Conjurer / The future of Metal is safe, with Páthos an album worthy of the hype

Few bands are held in such high esteem as Warwickshire outfit Conjurer. The quartet has been at the epicentre of a fine, spine-crushing storm for most of the past decade, winning their way to Bloodstock via Metal 2 The Masses and then returning in their own guise as a main stage act.

Their 2018 release Mire featured highly in many year-end polls, and the band’s hard-working touring ethos has earned them more plaudits and many high-profile festival slots.

Conjurer – Páthos (Nuclear Blast)

Release Date: 1 July 2022

Words: Paul Hutchings

Following tours with Insomnium pre-pandemic, as well as supports in the US to VoiVod, Rivers of Nihl and Revocation, as well as their own headline shows, the band regrouped and began to craft their next release, Páthos.

It’s evident from the bone-snapping introduction on It Dwells, which opens the album, that Conjurer have summoned up some of the biggest slab-dragging riffs known to humanity.

Over a 52-minute period, the band lurch from rabid Heavy Metal through to massive sludgy passages which simply explode the cranium. Described in the past as Monolithic Metal, one can see why that phrase was coined.

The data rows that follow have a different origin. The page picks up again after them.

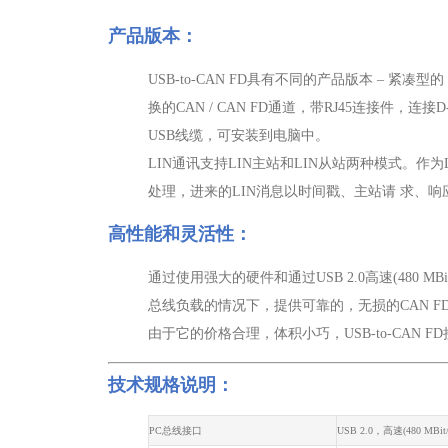
产品版本：
USB-to-CAN FD具有不同的产品版本 – 紧
换的CAN / CAN FD通道，带RJ45连接件，
USB线缆，可安装到电脑中。
LIN通讯支持LIN主站和LIN从站两种模式。作
处理，进来的LIN消息以时间戳、主站请 求、
高性能和灵活性：
通过使用强大的硬件和通过USB 2.0高速(480
总线负载的情况下，提供可靠的，无损的CAN FD
由于它的价格合理，体积小巧，USB-to-CAN 
技术规格说明：
PC总线接口
USB 2.0，高速(480 MBit/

The music is intense, at times bruising and brutal, the angular chord sequences and changes in direction abstract and unpredictable.

Páthos isn’t an instant listen. The passages are harrowing, the emotional turmoil it produces relentless. Rot is as haunting a song as you’ll get, the gargantuan punishment the quartet deliver echoing the technical elements of Gojira, the rawness of early Mastodon and the savagery of Oathbreaker.

Conjurer – Páthos
Conjurer – Páthos

The styles are intense, shifting violently with occasional moments of respite and post-Metal introspection. All You Will Remember, for example, intertwines slow, colossally formed riffs with segments of gentle fragility, the combination of clean vocals and the more familiar deep-throated roars, unlikely bedfellows that work well together.

If you want an album that is cheerful and uplifting, this isn’t it. Instead, themes of sorrow and misery inhabit the unconventional world of Conjurer, albeit with a perverse and warped beauty that will captivate and stun audiences worldwide. There is defiance and misery, with the occasional burst of light and organic soundscapes which appear like gaps in the clouds. Drift deep into the expansiveness of In Your Wake, the combination of thunderous sections merging with delicate, peaceful passages. It’s hypnotic and compelling.

The sound Conjurer deliver is sonically incredible. Their transition from dark, traumatic doom to explosive Black Metal tremolo riffing in an instant sets them apart from most peers. It’s also why the band remain one of the UK’s brightest and most in-demand bands.

Although long-time drummer Jan Krause departed after the band’s Damnation Festival appearance in Leeds last November, his performance here leaves a fine legacy. Current Sylosis bassist Connor Marshall links in tightly whilst the twin guitar and vocal work of Dan Nightingale and Brady Deeprose are the very epicentre of this fine band.

Put simply, this is an album that will elevate Conjurer to the next level.

Switching from darkness to light, heavy to ethereal vibes in an instant, this is an album worthy of the hype. This is a band here to stay.